Il convient de citer la place particulière de Jean de Bernières (1602-1659), membre du Tiers ordre séculier de Saint François. Ses disciples utilisent largement le terme de christianisme intérieur très usité au xviie siècle. Le mot fit fortune à partir d'un livre dont le titre « Chrétien intérieur » fut édité après sa mort à partir de sa correspondance et de notes de conférences. L'ouvrage imprimé à 30 000 exemplaires est le plus gros tirage d'un ouvrage de spiritualité au xviie siècle. Mais les écrits de Jean de Bernières furent condamnés au moment de la crise liée quiétiste comme ceux de Benoît de Canfield, de Jean-Joseph Surin. Un colloque organisé par le Centre d'Etudes Théologiques de Caen en mai 2009 sur Jean de Bernières et les publications de Dominique et Muriel Tronc, de Dom Eric de Reviers, de Jean-Marie Gourvil ont permis de redécouvrir cet auteur important dans l'histoire mystique du Grand Siècle.38,39,40.Ces condamnations furent suivies de celles de Mme Guyon, Fénelon et de tant d'autres. C'est cette période que le grand historien Louis Cognet a décrite comme le crépuscule des mystiques.
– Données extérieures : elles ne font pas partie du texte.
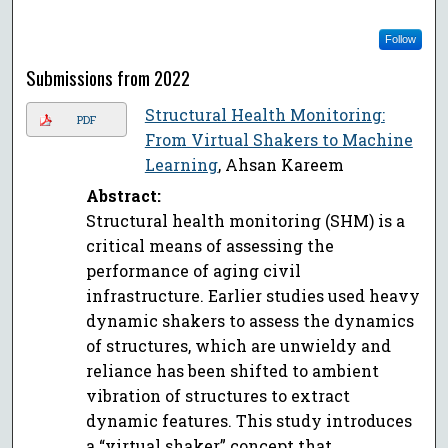
Follow
Submissions from 2022
Structural Health Monitoring:
PDF
From Virtual Shakers to Machine
Learning
, Ahsan Kareem
Abstract:
Structural health monitoring (SHM) is a
critical means of assessing the
performance of aging civil
infrastructure. Earlier studies used heavy
dynamic shakers to assess the dynamics
of structures, which are unwieldy and
reliance has been shifted to ambient
vibration of structures to extract
dynamic features. This study introduces
a “virtual shaker” concept that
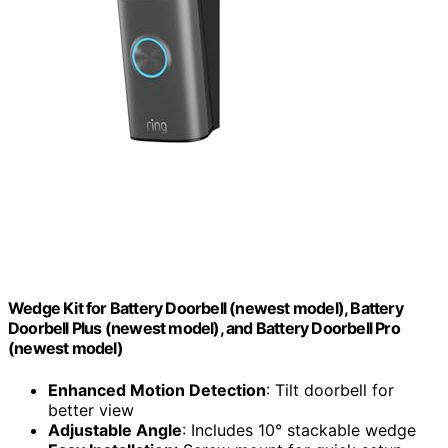
Wedge Kit for Battery Doorbell (newest model), Battery
Doorbell Plus (newest model), and Battery Doorbell Pro
(newest model)
Enhanced Motion Detection
: Tilt doorbell for
better view
Adjustable Angle
: Includes 10° stackable wedge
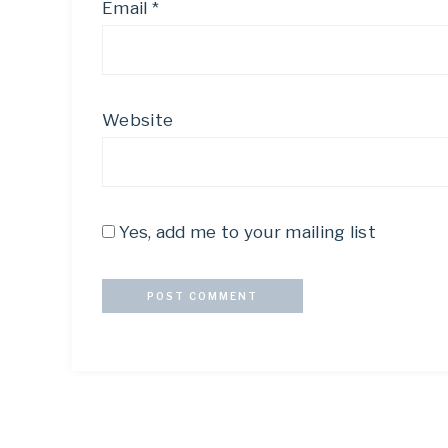
Email
*
Website
Yes, add me to your mailing list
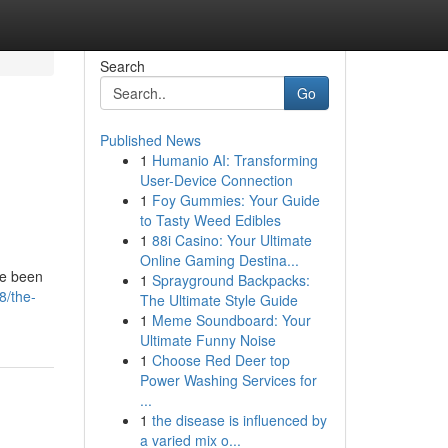
Search
Go
Published News
1
Humanio AI: Transforming
User-Device Connection
1
Foy Gummies: Your Guide
to Tasty Weed Edibles
1
88i Casino: Your Ultimate
Online Gaming Destina...
ve been
1
Sprayground Backpacks:
8/the-
The Ultimate Style Guide
1
Meme Soundboard: Your
Ultimate Funny Noise
1
Choose Red Deer top
Power Washing Services for
...
1
the disease is influenced by
a varied mix o...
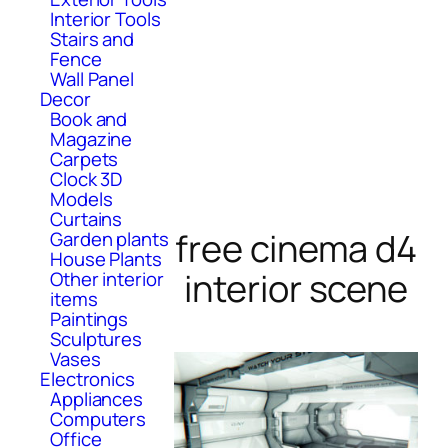
Interior Tools
Stairs and
Fence
Wall Panel
Decor
Book and
Magazine
Carpets
Clock 3D
Models
Curtains
free cinema d4
Garden plants
House Plants
interior scene
Other interior
items
Paintings
Sculptures
Vases
Electronics
Appliances
Computers
Office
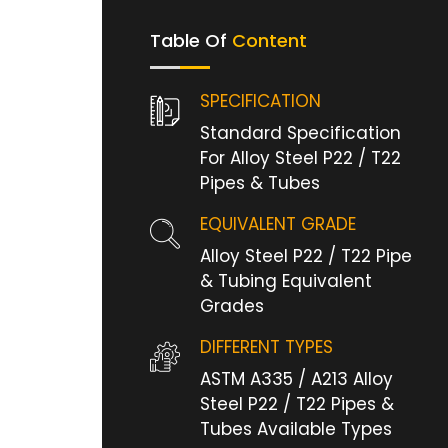
Table Of
Content
SPECIFICATION
Standard Specification
For Alloy Steel P22 / T22
Pipes & Tubes
EQUIVALENT GRADE
Alloy Steel P22 / T22 Pipe
& Tubing Equivalent
Grades
DIFFERENT TYPES
ASTM A335 / A213 Alloy
Steel P22 / T22 Pipes &
Tubes Available Types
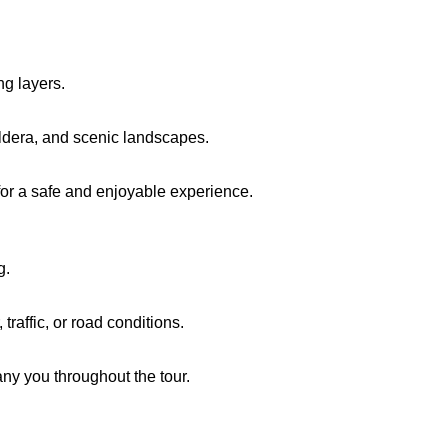
ng layers.
ldera, and scenic landscapes.
or a safe and enjoyable experience.
g.
raffic, or road conditions.
ny you throughout the tour.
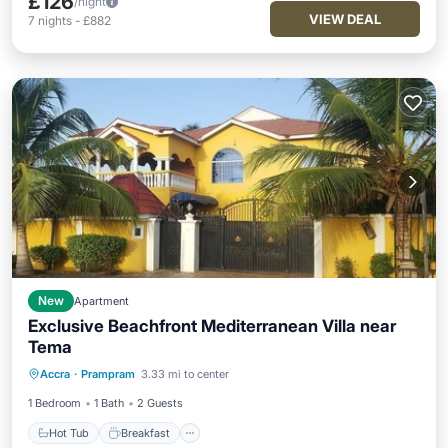
£126
/night
VIEW DEAL
7
nights
-
£882
New
Apartment
Exclusive Beachfront Mediterranean Villa near
Tema
Hot Tub
Breakfast
Parking
Accra
·
Prampram
3.33 mi to center
Ocean View
1 Bedroom
1 Bath
2 Guests
Hot Tub
Breakfast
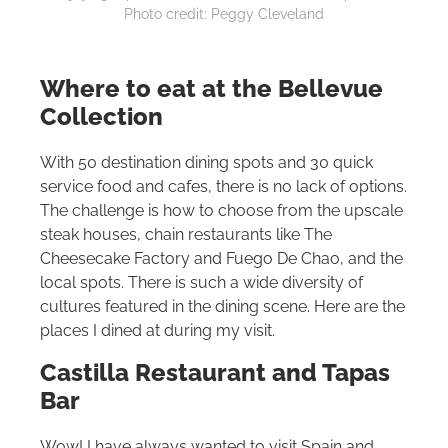
Photo credit: Peggy Cleveland
Where to eat at the Bellevue
Collection
With 50 destination dining spots and 30 quick
service food and cafes, there is no lack of options.
The challenge is how to choose from the upscale
steak houses, chain restaurants like The
Cheesecake Factory and Fuego De Chao, and the
local spots. There is such a wide diversity of
cultures featured in the dining scene. Here are the
places I dined at during my visit.
Castilla Restaurant and Tapas
Bar
Wow! I have always wanted to visit Spain and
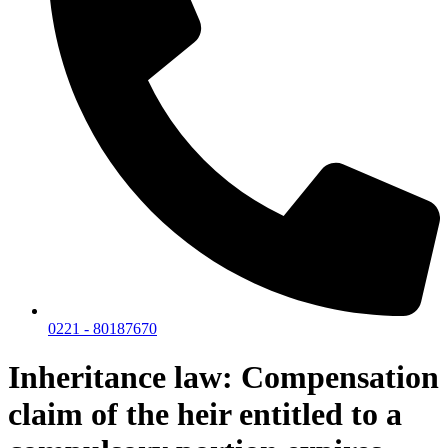
0221 - 80187670
Inheritance law: Compensation
claim of the heir entitled to a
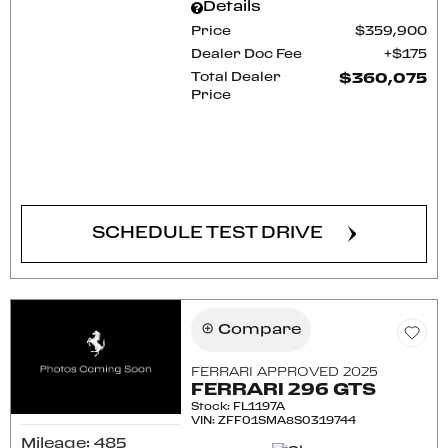
Details
Price
$359,900
Dealer Doc Fee
$175
Total Dealer
$360,075
Price
CONFIRM AVAILABILITY
SCHEDULE TEST DRIVE
Compare
FERRARI APPROVED 2025
FERRARI 296 GTS
Stock
:
FL1197A
VIN:
ZFF01SMA8S0319744
Mileage: 485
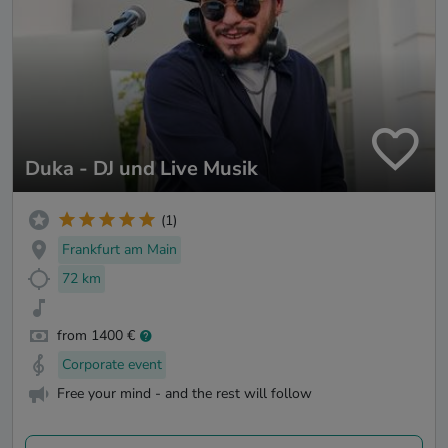
Duka - DJ und Live Musik
(1)
Frankfurt am Main
72 km
from 1400 €
Corporate event
Free your mind - and the rest will follow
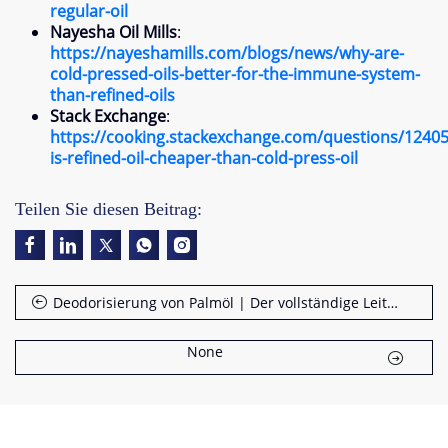
regular-oil
Nayesha Oil Mills
:
https
://
nayeshamills.com/blogs/news/why-are-
cold-pressed-oils-better-for-the-immune-system-
than-refined-oils
Stack Exchange
:
https
://
cooking.stackexchange.com/questions/1240
is-refined-oil-cheaper-than-cold-press-oil
Teilen Sie diesen Beitrag:
Deodorisierung von Palmöl | Der vollständige Leitfaden
None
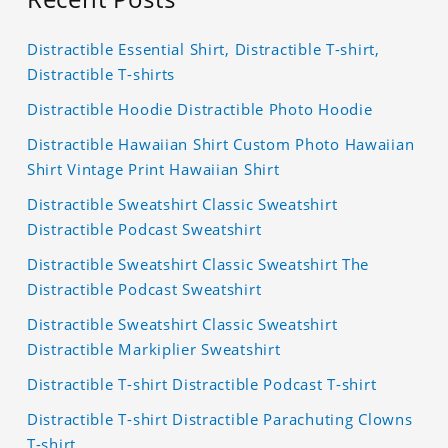
Distractible Essential Shirt, Distractible T-shirt,
Distractible T-shirts
Distractible Hoodie Distractible Photo Hoodie
Distractible Hawaiian Shirt Custom Photo Hawaiian
Shirt Vintage Print Hawaiian Shirt
Distractible Sweatshirt Classic Sweatshirt
Distractible Podcast Sweatshirt
Distractible Sweatshirt Classic Sweatshirt The
Distractible Podcast Sweatshirt
Distractible Sweatshirt Classic Sweatshirt
Distractible Markiplier Sweatshirt
Distractible T-shirt Distractible Podcast T-shirt
Distractible T-shirt Distractible Parachuting Clowns
T-shirt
Le xviiie et le xixe siècle virent le déclin puis la quasi-disparition de ces mouvances de l'intériorité chrétienne. La place était désormais au moralisme né sous l'influence du jansénisme et du rigorisme catholique. Les ouvrages plus historiographiques décrivant cette évolution au sein des grandes familles spirituelles décrivent au sein de celles-ci les évolutions "négatives" et les résistances voir l'article sur le franciscanisme de JM Gourvil cité note 32 et l'excellent ouvrage de l'historien protestant sur l'ensemble des congrégations de l'École française: Yves Krumenacker41.
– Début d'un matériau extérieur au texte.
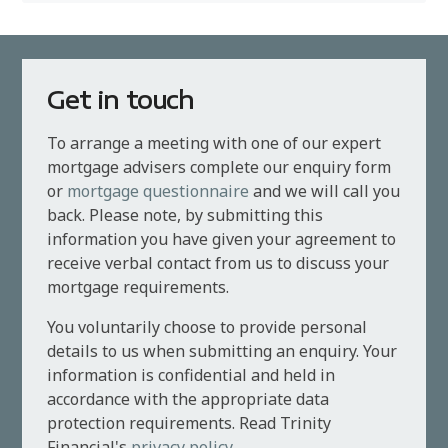
Get in touch
To arrange a meeting with one of our expert
mortgage advisers complete our enquiry form
or
mortgage questionnaire
and we will call you
back. Please note, by submitting this
information you have given your agreement to
receive verbal contact from us to discuss your
mortgage requirements.
You voluntarily choose to provide personal
details to us when submitting an enquiry. Your
information is confidential and held in
accordance with the appropriate data
protection requirements. Read Trinity
Financial's
privacy policy
.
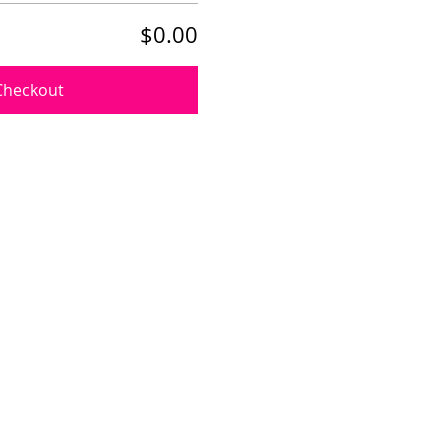
$0.00
Checkout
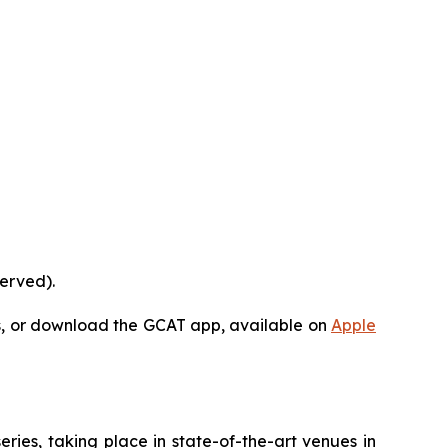
served).
s, or download the GCAT app, available on
Apple
ies, taking place in state-of-the-art venues in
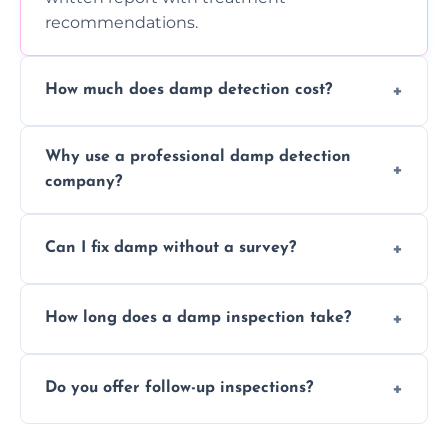
recommendations.
How much does damp detection cost?
Prices vary based on property size and
Why use a professional damp detection
severity of the issue. Contact us for a free
company?
quote.
Professional inspections use advanced tools
Can I fix damp without a survey?
and trained expertise to detect hidden
damp accurately and early.
We strongly advise against this. Without
How long does a damp inspection take?
identifying the root cause, any treatment
may be ineffective or short-lived.
Typically 1–2 hours, depending on the size
Do you offer follow-up inspections?
and complexity of the property.
Yes, we offer follow-up services to monitor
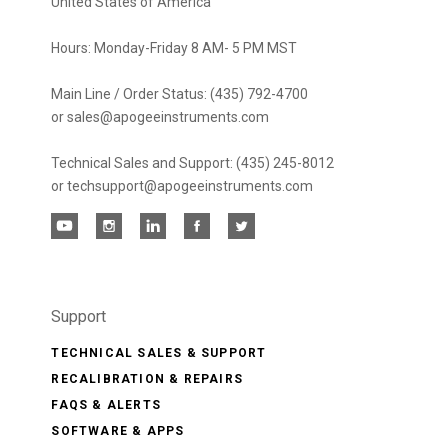
United States of America
Hours: Monday-Friday 8 AM- 5 PM MST
Main Line / Order Status: (435) 792-4700
or sales@apogeeinstruments.com
Technical Sales and Support: (435) 245-8012
or techsupport@apogeeinstruments.com
Support
TECHNICAL SALES & SUPPORT
RECALIBRATION & REPAIRS
FAQS & ALERTS
SOFTWARE & APPS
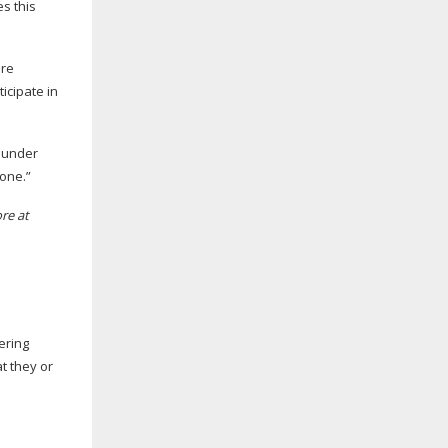
es this
ere
icipate in
founder
lone.”
re at
ering
t they or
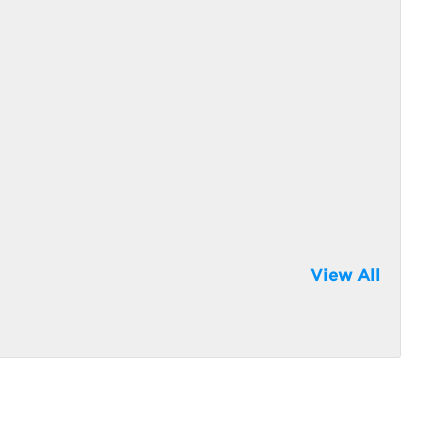
View All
Le xxe siècle voit un retour de cette mémoire oubliée de cette tradition contemplative de l'homme intérieur. Des figures très diverses marquent cette remontée aux sources premières du christianisme. On peut mentionner des références comme Thomas Merton (1915-1968), John Main (1926-1982), et toujours très actifs actuellement, Laurence Freeman(1951) 42,43 et Thomas Keating (1923)44. D'une façon très concrète, l'on voit se développer dans le monde catholique des pratiques contemplatives, comme la lectio divina (lecture méditative de l’Écriture), ou encore des inclinations à une pratique chrétienne méditative dégagée des codes habituels du catholicisme romain. Dans le sillage de John Main s'est mise en place une Communauté Mondiale des méditants chrétiens45. Leur pratique quotidienne est, dans l'héritage des pratiques méditatives des Pères du désert, de se mettre deux fois par jour en position de silence en s'appuyant sur le Maranatha (ou viens Seigneur), ancien mot araméen cité dans l’épître de l’apôtre Paul aux corinthiens (1,Co,11,22).
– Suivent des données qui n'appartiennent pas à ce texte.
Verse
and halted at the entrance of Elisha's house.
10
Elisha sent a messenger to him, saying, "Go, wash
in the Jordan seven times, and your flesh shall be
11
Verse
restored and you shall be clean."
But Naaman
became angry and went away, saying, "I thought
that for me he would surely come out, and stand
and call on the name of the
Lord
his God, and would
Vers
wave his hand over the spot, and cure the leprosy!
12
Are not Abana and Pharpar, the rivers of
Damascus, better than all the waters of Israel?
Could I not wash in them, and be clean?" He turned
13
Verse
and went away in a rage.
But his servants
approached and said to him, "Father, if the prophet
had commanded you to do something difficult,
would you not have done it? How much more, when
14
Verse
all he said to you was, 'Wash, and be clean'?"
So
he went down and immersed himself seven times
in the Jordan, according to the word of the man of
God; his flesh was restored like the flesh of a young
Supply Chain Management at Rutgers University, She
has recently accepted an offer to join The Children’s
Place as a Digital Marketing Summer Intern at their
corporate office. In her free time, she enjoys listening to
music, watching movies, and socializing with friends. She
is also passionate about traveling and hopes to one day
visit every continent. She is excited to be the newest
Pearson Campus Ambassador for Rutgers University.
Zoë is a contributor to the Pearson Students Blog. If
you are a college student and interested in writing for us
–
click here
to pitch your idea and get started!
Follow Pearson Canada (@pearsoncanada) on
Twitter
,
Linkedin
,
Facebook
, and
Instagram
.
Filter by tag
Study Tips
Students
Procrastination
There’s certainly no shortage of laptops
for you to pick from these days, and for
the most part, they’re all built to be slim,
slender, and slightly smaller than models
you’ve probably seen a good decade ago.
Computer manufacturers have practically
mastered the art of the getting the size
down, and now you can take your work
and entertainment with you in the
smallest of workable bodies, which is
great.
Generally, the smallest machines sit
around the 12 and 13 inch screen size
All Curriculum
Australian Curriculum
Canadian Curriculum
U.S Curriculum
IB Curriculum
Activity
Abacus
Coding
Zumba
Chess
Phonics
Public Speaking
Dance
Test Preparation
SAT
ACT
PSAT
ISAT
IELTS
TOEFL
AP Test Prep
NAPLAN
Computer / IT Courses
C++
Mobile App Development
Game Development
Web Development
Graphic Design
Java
L'un des témoignages contemporains les plus nets de cette évolution est Maurice Zundel (1897-1975)46,47,48dont l'axe de travail et de vie était ce qu'il appelait l’Évangile intérieur. Simone Pacot (1946) œuvre dans un sens très voisin en insistant sur ce qu'elle nomme «évangélisation des profondeurs ». Dans une approche renouvelée de la liberté chrétienne, elle insiste sur la pacification de l'être humain en incarnant, au plus profond de notre vie, la parole évangélique.

Une évolution intéressante, dans ces mutations en cours du catholicisme actuel se trouve dans les paroles d'Henri Le Saux (1910-1973) pour qui les Églises et les religions appartenaient à l'ère néolithique qui s'achève. Ces propos rejoignent ceux d'Alexandre Men (1912-1990) qui, de l'intérieur du monde orthodoxe, disait que les chrétiens avaient une lecture néandertalienne de l’Évangile.

Il semble que l’Église catholique redécouvre de nos jours son propre héritage mystique après des siècles de pratique dogmatique et normative. Les réformes initiées par le Pape François, bon connaisseur des mystiques, semblent constituer un tournant sur ce point.